Esta ciudad tiene un largo idilio con el jazz. Recuerdo aquel músico que llegó a hacer la prueba de sonido con insultante arrogancia: “Este es un pueblo, lo despacho con un puñado de estándares y algún guiño a Louis Armstrong”. En la barra estaba el histórico barman Jose. Le sirvió con elegancia y le fue mostrando las fotografías que cubren el local, donde están muchos de los músicos que han actuado en el Café Latino. Me contó Jose: “A medida que iba viendo las fotos de Kenny Garrett, Russell Malone… créeme, aquel hombre que iba a tocar esa noche iba empalideciendo. No dijo nada, engulló su bourbon, su rostro mutó en humildad, llamó a sus músicos y salieron veloces del café. A la noche se dejó la piel en el concierto”.

Sorprende que una extraña ciudad como esta sea uno de los abrevaderos de los grandes del jazz.

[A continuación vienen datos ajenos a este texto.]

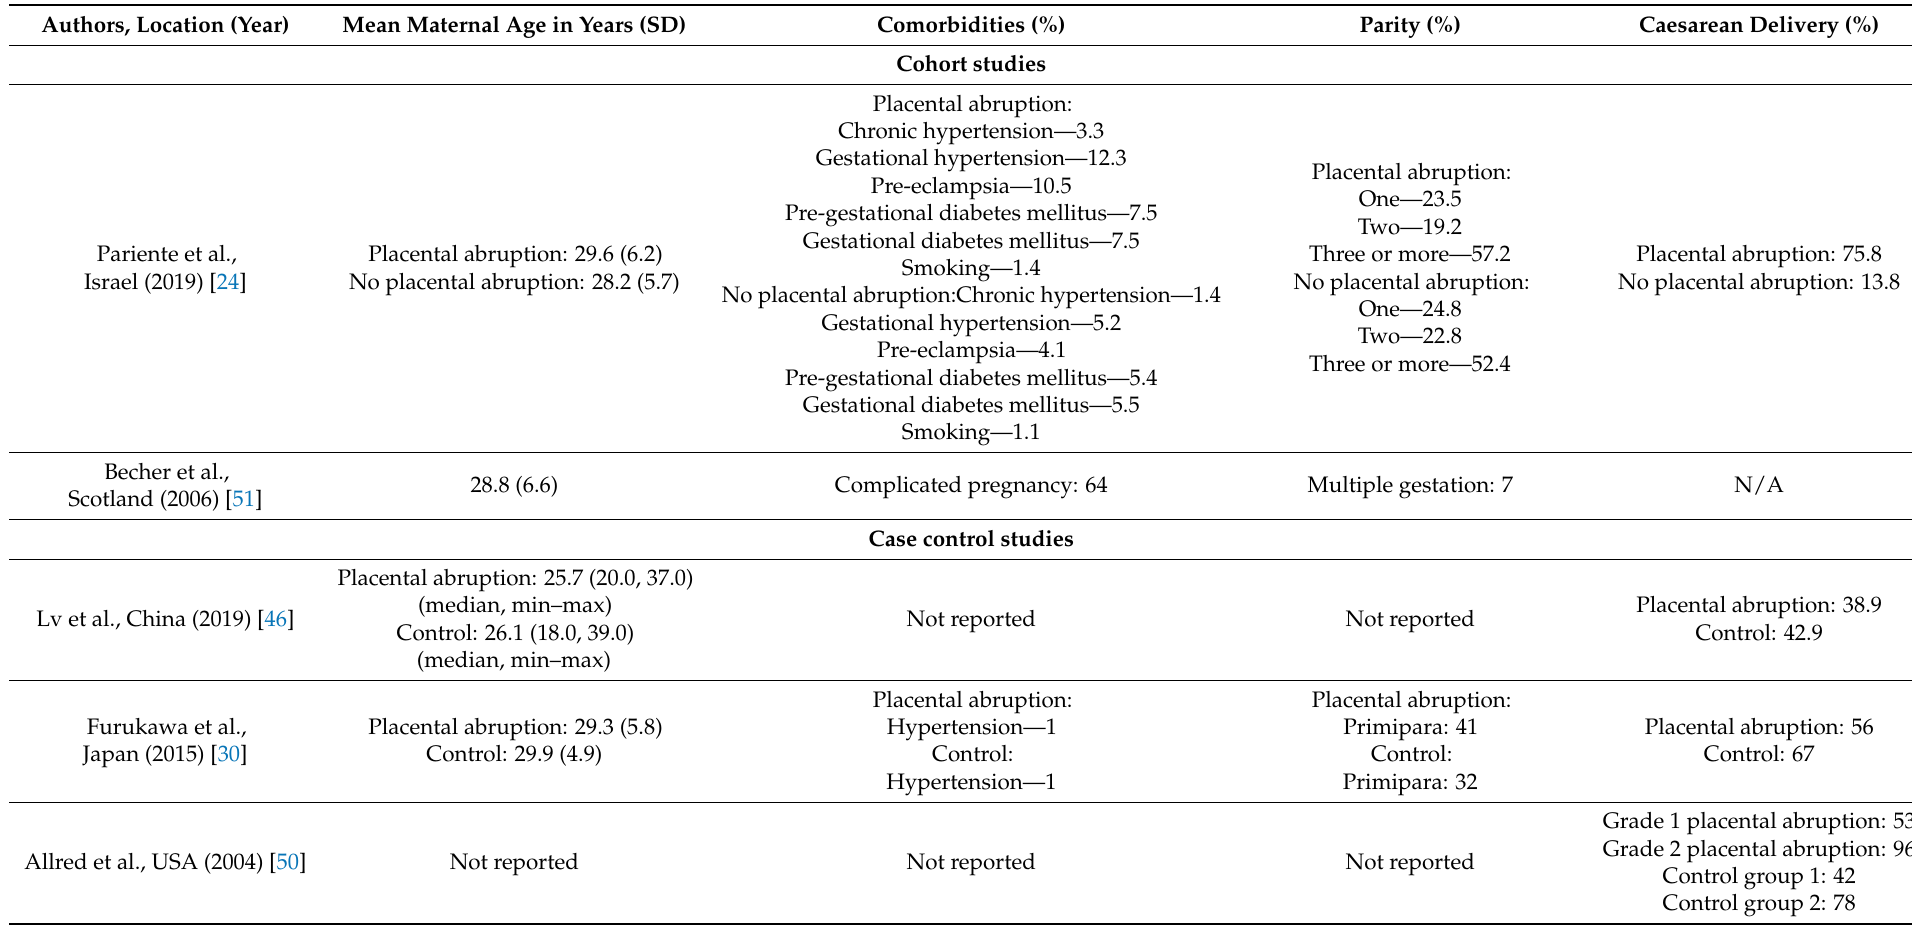
Table 2. Maternal characteristics of the study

Por aquí ha pasado todo dios; el inolvidable Tete Montoliu tocó más de quince veces aquí. Jorge Pardo es como un hombre de la casa.

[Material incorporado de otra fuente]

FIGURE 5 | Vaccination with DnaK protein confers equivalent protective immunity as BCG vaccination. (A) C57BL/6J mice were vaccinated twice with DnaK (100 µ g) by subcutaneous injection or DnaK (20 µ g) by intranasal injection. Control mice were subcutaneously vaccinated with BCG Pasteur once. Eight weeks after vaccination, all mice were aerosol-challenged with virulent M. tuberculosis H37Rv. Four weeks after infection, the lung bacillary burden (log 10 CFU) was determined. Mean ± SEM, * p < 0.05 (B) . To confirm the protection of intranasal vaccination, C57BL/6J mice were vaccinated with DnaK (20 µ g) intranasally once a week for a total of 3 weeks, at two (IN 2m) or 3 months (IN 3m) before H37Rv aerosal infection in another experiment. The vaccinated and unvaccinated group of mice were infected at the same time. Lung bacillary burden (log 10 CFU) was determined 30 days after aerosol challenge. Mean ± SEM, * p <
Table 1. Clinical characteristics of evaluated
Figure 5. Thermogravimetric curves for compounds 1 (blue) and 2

Pero el jueves inauguraba el festival de primavera el saxofonista Bill Evans, un músico curtido, de fraseos muy personales, un soplo para nuestras mentes tan cargadas de consumismo, una patada en el culo a estos tiempos de corrupción. Vaya banda que le acompañaba, crecieron entre el soul, el funk y el neo-jazz.

Sonaba muy limpio el saxo de Bill, tocaba el jazz del siglo XXI. Fiel a su estilo, buscó la fusión acercándose sobre todo al funky. Distribuyó los tiempos con elegancia. Generoso, dejó que sus colegas mostrasen su talento. Al fin, la clave del jazz es el diálogo entre los instrumentos. He de decirlo, especialmente el percusionista, Keith Carlock, nos conmovió con un solo largo. Como si quisiera arrancar las malas hierbas que habitan en nuestro cerebro. Qué decir del bajista, Felix Pastorius, que ha heredado el duende de su padre, al que llamaban “el gran Jaco”. Y John Medeski, que se curtió en la escena neoyorquina del jazz de vanguardia de la década de los noventa.

(Los psicólogos afirman que escuchar jazz nos hace más empáticos, más abiertos a otras formas de pensar, incluso más inteligentes. El jueves hubo una noche catártica y hermosa de jazz. El swing cubrió la sala abarrotada).

Sábado, 4 de mayo

Cómo es la vida, hace pocos días alguien me regaló “El libro de las ilusiones”, de Paul Auster. Lo tengo en mi mesilla como libro de cabecera. Pues mira tú, justo dos días después fallece. He de decir que la novela me tiene atrapado y es uno de esos libros que no desearíamos terminar nunca. Como en todas sus obras, abundan esos personajes que viven en una niebla alcohólica y llegan a sentir lástima por sí mismos. Enigmática, divertida, los críticos dicen que tiene la música del azar. El protagonista es un actor desaparecido del cine mudo.

Auster, siempre refinado e inteligente, amó el cine e incluso dirigió alguna película: “Smoke” y “Blue in the face”. Decía de sí mismo que era muy tímido y esa timidez le dificultaba dirigir. Por eso amó la literatura: “La literatura es esencialmente soledad, se escribe en soledad y se lee en soledad. El hombre necesita escuchar historias”. Sus personajes límite siempre tienen, aunque leve, una esperanza. Alguna página perturba. Reniega de esta civilización en que reina el miedo, el odio y la crueldad; por supuesto, no soporta a Trump. Insiste en casi todas sus obras en la naturaleza de lo inesperado, en que el azar juega con nosotros: “En un momento sucede algo y cambia tu vida”.

(Ahora que llega la primavera, invítate a leer a Paul Auster bajo el árbol hospitalario de un olivo).